Motorized wheelchairs grant many people mobility, but they’re of little use to those unable to manipulate a joystick or controller. A new wheelchair that navigates on its own could help such people get around. Engineers Steven Skaar of the University of Notre Dame and Linda Fehr of the Edward Hines Jr. Veterans Administration Hospital in Hines, IL, developed the chair using off-the-shelf parts. Skaar and Fehr outfitted a motorized wheelchair with two video cameras, a pair of wheel rotation sensors, and a laptop computer. As a caretaker pushes the chair along a route-from the kitchen to the study, say-its cameras track small elliptical markers on the wall. The team’s software uses that information, along with data from the sensors, to record the route. Once the chair has been programmed, the user can choose a route from a menu by speaking, moving an eyebrow, or making some other simple motion; the chair will automatically travel the path. In initial tests, Fehr says, a volunteer who had been pushed in his wheelchair for 30 years mastered the system in minutes. The team hopes to start recruiting for larger tests in the next six months.
Hot Helium Handler
Pebble-bed nuclear power plants, which would be cooled by helium gas and powered by uranium encased in graphite spheres, could provide safer nuclear power. One significant roadblock to the adoption of the pebble-bed reactor is the requirement of its superheated helium gas for a far more complex gas-turbine system than is needed by today’s nuclear plants, which produce much cooler steam. Potchefstroom University in South Africa has made the world’s first successful prototype of such a turbine system. Potchefstroom engineers built a 15-meter-long apparatus that, says lead engineer Gideon Greyvenstein, allows expansion of superheated gas directly from the reactor and compresses it for the return trip, tolerates temperatures of 700C, and includes novel control systems. The engineers developed modeling software to manage such critical operational concerns as overall system pressure. Building a full-blown pebble-bed plant requires decisions from South Africa’s government, as well as Eskom, the state utility, and its industrial partners. Those approvals could be granted within a year.

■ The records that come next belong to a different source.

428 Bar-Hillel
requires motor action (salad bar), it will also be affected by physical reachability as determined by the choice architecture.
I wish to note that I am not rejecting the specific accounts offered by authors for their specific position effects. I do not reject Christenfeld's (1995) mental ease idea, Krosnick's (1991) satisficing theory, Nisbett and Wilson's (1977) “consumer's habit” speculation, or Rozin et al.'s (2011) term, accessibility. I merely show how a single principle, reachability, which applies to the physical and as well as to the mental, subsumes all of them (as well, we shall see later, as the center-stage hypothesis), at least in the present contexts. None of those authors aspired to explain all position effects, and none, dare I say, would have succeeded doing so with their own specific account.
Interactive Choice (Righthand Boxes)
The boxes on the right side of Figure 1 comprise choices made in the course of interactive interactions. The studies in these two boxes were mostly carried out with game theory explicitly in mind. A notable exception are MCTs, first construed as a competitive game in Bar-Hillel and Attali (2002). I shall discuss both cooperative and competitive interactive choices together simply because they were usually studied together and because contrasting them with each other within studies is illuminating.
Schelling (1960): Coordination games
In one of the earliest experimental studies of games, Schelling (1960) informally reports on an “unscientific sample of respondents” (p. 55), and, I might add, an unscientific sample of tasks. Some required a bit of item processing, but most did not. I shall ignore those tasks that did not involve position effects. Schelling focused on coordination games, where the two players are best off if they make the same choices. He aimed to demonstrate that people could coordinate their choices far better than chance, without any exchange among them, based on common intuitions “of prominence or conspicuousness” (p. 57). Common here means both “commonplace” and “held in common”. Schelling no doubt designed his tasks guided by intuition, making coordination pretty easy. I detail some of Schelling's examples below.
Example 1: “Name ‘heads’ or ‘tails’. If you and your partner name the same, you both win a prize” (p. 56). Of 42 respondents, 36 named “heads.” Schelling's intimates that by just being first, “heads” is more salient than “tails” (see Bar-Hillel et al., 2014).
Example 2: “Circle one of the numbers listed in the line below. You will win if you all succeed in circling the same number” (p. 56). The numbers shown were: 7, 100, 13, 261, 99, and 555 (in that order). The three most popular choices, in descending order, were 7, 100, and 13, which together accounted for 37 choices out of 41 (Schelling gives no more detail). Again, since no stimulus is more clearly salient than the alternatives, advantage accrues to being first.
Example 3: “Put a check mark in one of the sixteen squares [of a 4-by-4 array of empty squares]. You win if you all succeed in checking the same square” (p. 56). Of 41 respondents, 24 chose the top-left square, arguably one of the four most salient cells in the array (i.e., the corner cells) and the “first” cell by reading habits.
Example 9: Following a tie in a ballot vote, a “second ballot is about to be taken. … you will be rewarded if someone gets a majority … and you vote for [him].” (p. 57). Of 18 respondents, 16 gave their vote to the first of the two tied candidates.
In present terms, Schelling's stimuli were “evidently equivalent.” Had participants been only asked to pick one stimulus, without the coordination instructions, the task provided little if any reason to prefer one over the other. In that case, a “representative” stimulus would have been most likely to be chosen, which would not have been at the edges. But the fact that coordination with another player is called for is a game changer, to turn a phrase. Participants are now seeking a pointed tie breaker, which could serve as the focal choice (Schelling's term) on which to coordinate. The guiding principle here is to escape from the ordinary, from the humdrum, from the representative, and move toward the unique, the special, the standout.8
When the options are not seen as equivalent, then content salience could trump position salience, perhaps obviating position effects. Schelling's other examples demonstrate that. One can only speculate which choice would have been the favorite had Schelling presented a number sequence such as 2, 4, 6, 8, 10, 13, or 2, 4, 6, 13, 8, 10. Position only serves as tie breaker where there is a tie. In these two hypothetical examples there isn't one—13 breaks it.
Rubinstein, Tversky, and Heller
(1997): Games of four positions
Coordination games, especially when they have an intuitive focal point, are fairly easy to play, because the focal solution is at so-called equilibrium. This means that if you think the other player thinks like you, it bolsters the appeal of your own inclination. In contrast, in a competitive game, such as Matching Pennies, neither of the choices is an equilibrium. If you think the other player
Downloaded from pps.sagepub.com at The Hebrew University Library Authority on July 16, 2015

The days of fuzzy television may be numbered. Often this annoyance is the result of electromagnetic fields generated by other equipment, say, a vacuum cleaner that shares the circuit with the TV. Banishing the problem entirely would require prohibitively large and expensive versions of devices called filter capacitors. But MIT electrical engineer David Perreault and his colleagues have found a better way to fix TV fuzz and such similar problems as cell phone and car radio static. The approach calls for printing patterns of copper on the circuit boards that carry the filter capacitors. These patterns, called coupled magnetic windings, enhance the performance of the capacitors by generating a tiny voltage from magnetic fields associated with currents in the circuit. The voltage forces the currents to pass through the capacitor for filtering. The payoff: filtering that is 10 to 30 times more effective. And because the copper can be included in the standard manufacturing process at no added cost, “you get something for nothing,” says Perreault, who expects the technology to be commercialized within two years.